The Kronos Quartet launched its three-year collaboration with the Yerba Buena Center for the Arts on Friday night with a two-hour program filled with politics. Of the five pieces, four were politically charged, from war in Iran to war in Vietnam, from the struggle for gay rights at home to the struggle for the sanctity.
First on the concert was Sahba Aminikia’s String Quartet No. 3: A Threnody for Those Who Remain, followed by Ingram Marshall’s Fog Tropes II, an arrangement he made for Kronos of his earlier brass sextet of the same title. Then an old Kronos collaborator, Aleksandra Vrebalov, was represented by spell no. 4, for a changing world. The last piece on the first half was All the Rage by Bob Ostertag, and the second half was occupied by Kronos' new staging of George Crumb's classic Vietnam memorial piece, Black Angels.
Aminikia, a current student at the San Francisco Conservatory of Music, was co-commissioned to write his piece by Kronos and the YBCA. It was motivated by the loss of his father in a car crash in Tehran, and his return trip home. The first movement dealt with memories of his childhood during the Iran-Iraq War. The second confronted nightmares he had during his return trip, and the third reflects his stay in Tehran.
The string writing was exquisite throughout, allowing Kronos to shine as an ensemble. Aminikia also used electronics (such as riot sounds and other aggressive sounds) to tell the story, but these were not well-integrated, musically. They told the political story, not the musical one about loss and grief.

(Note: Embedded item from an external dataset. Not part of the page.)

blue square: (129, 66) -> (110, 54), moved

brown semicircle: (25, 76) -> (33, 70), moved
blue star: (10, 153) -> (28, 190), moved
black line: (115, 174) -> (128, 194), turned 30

Marshall’s original Fog Tropes flawlessly integrates the sounds of the San Francisco Bay Area, particularly the foghorns, with the brass quintet, so much so that it is hard to tell where the instruments begin and the electronics end. Fog Tropes II, surprisingly, accomplished a similar feat. The string quartet version never felt like a failed brass sextet; instead it fleshed out its own sound world, and found its own way of meshing with the fog horns and sea gulls. Perhaps because it was devoid of politics and instead dealt with a world I was familiar with, it managed to perform music’s most sacred act and sensitized me to the world I live in.
Charm of Possibilities
Vrebalov's spell no. 4, for a changing world was written as a birthday present for David Harrington, of Kronos. It opened up a soundscape that was bizarrely haunting and beautiful. The instruments stayed primarily in a higher register, and were balanced against electronic sounds of shells and broken glass. The constant crunch of the electronics served as an excellent counterbalance for the string players’ fluid effects. The real breakthrough in the piece, though, was Vrebalov’s incorporation of a choral piece she had written 20 years ago. As this peaceful chorale came in, the electronic sounds and the string quartet maintained their presence, allowing the choral piece to be not so much a resolution, as the possibility of one.

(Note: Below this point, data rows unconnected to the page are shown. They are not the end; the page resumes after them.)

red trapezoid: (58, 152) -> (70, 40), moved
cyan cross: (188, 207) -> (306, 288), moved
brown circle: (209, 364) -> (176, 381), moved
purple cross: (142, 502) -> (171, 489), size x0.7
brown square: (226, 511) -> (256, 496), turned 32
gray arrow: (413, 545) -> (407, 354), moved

Ostertag's All the Rage was, according to the composer, “developed from a recording I made of a riot in San Francisco in October, 1991, which followed California Governor Pete Wilson’s veto of a bill to protect gays and lesbians from discrimination.” The libretto, by Sara Miles, read aggressively by Eric Gupton, includes lines like “a guy drives by with a semiautomatic rifle and opens fire, screaming, 'Faggots die.'” “The first time someone really tries to kill me. With a knife like they tried to kill Julio, a baseball bat like they did Jo, a bottle like Vickie, a two by four like Matt, a fist a fist a fist a foot and a fist.”
The most interesting musical detail was the cello matching the vocal inflections from the narration. It was a bizarre and incredibly engaging modernization of Steve Reich’s Different Trains (in which a similar technique is used, but with much shorter and more clearly musical phrases). The string quartet itself was incorporated seamlessly into the texture — expanding the electronic sounds of the riot with strings gone wild and firing off, imitating shouts, breaking glass, and chants from the crowd.
In the scores of his pieces, Crumb famously incorporated mild optional stage directions. The idea has come round again, with a gaggle of new music ensembles that do it, like Eighth Blackbird and Alarm Will Sound.
While the music and performance of Black Angels was spectacular, the staging itself was less so. The performers stood equidistant from each other, and came together whenever they had matching musical material. Since the material primarily changes hands between movements, instead of dynamic choreography during sections we saw awkward bumbling between sections, an unnecessary distraction. When the instruments were not being played, they were suspended from wires in midair. While the visual image was cool, the act of getting them there was laborious, and once there, the instruments swayed. The other grand staging idea was to have the wine glasses that are used later in the piece covered and then dramatically revealed and suddenly illuminated, a gesture that was cheap theatrics.
If your eyes were closed, or were not distracted by the staging, this performance was musically stellar. Every passage bit or purred as it should, shouts of numbers in various languages came across as the curses and railings of men turned mad. The wine glass music was flawlessly reflective of heaven, with the cello’s half-melodic tunes struggling in vain to reach it. We end, as is common with Crumb, not with transcendence or with damnation, but with striving.